[Saved data entries]
※ ※ ※
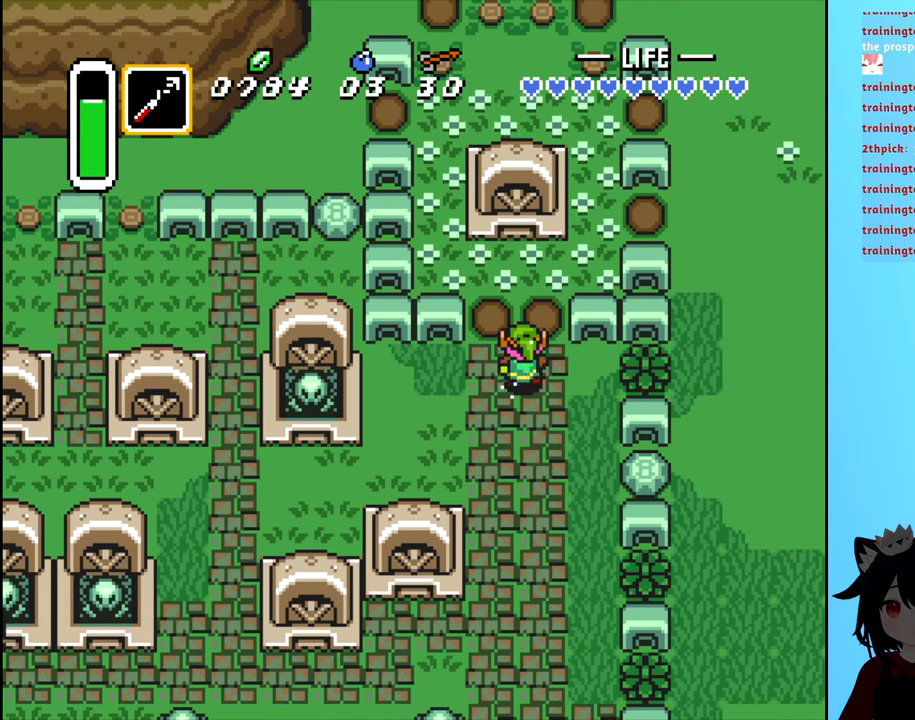
{"buttons": [], "events": [[383, "B", "up"]]}
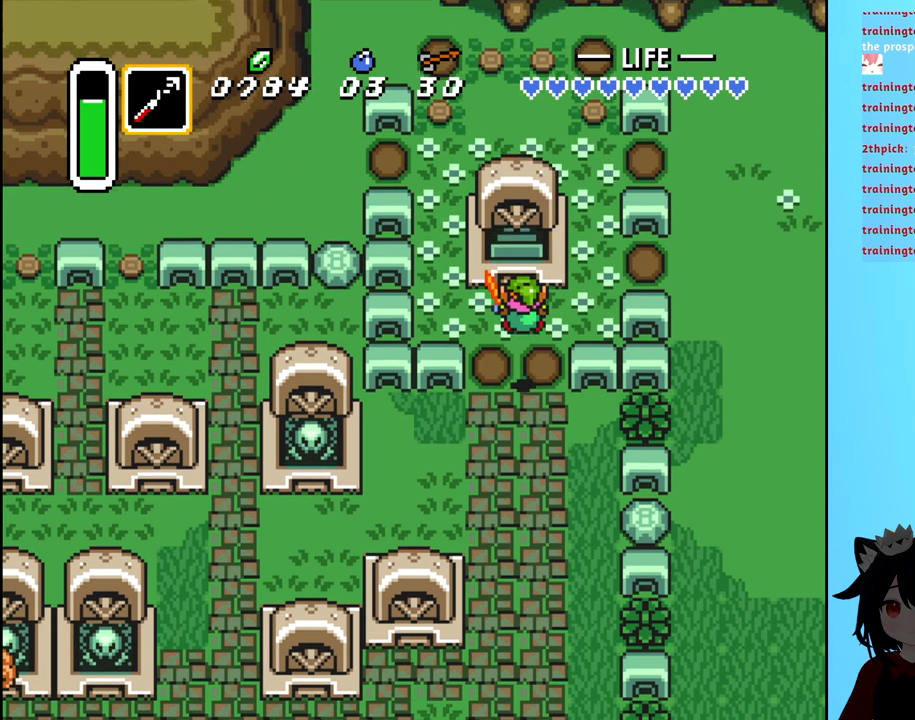
{"buttons": [], "events": []}
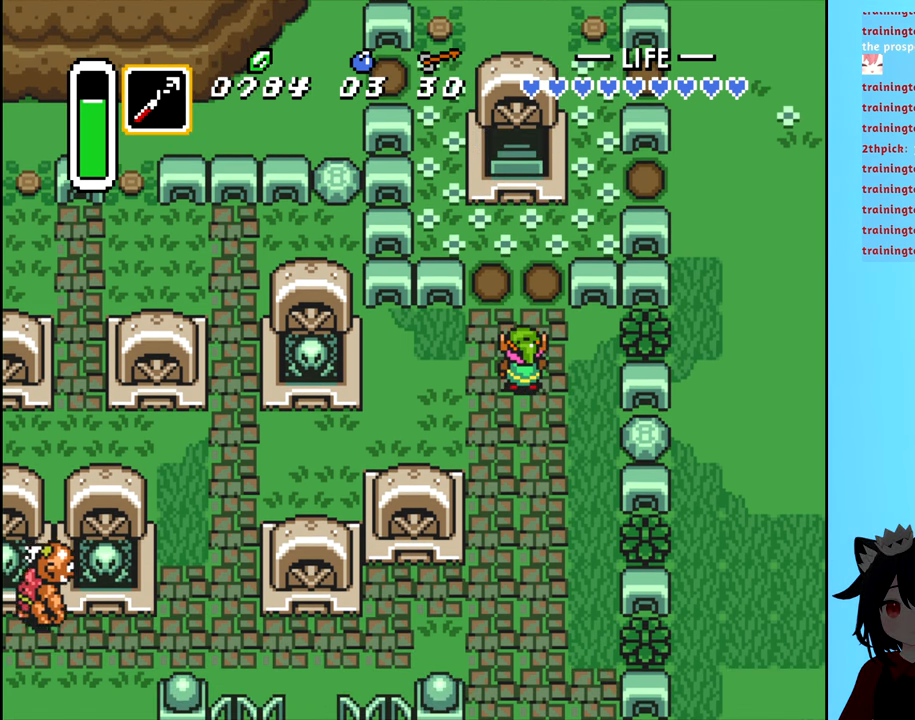
{"buttons": [], "events": []}
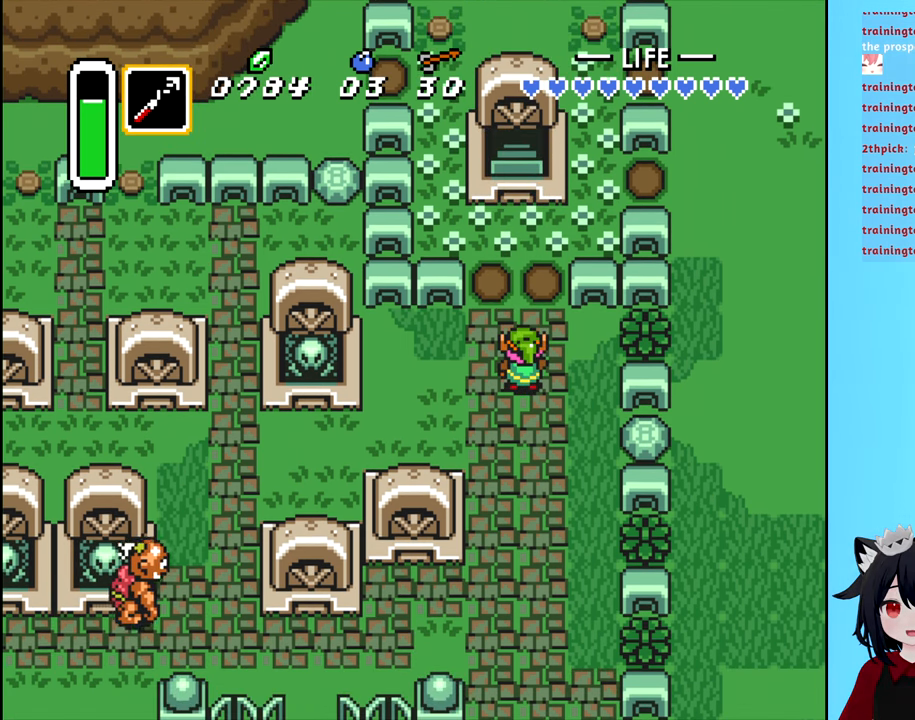
{"buttons": [], "events": []}
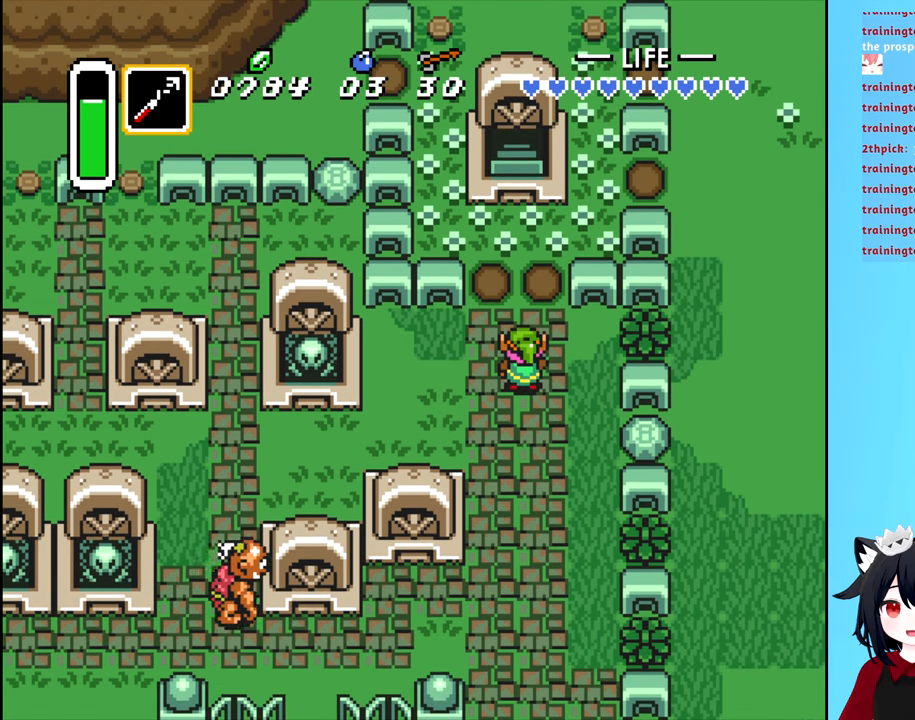
{"buttons": ["DPAD_UP"], "events": [[133, "DPAD_UP", "down"]]}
※ ※ ※
Would you please print the entries once more, word for word, minus the pictures?

Solution below >>
{"buttons": [], "events": [[383, "B", "up"]]}
{"buttons": [], "events": []}
{"buttons": [], "events": []}
{"buttons": [], "events": []}
{"buttons": ["DPAD_UP"], "events": [[133, "DPAD_UP", "down"]]}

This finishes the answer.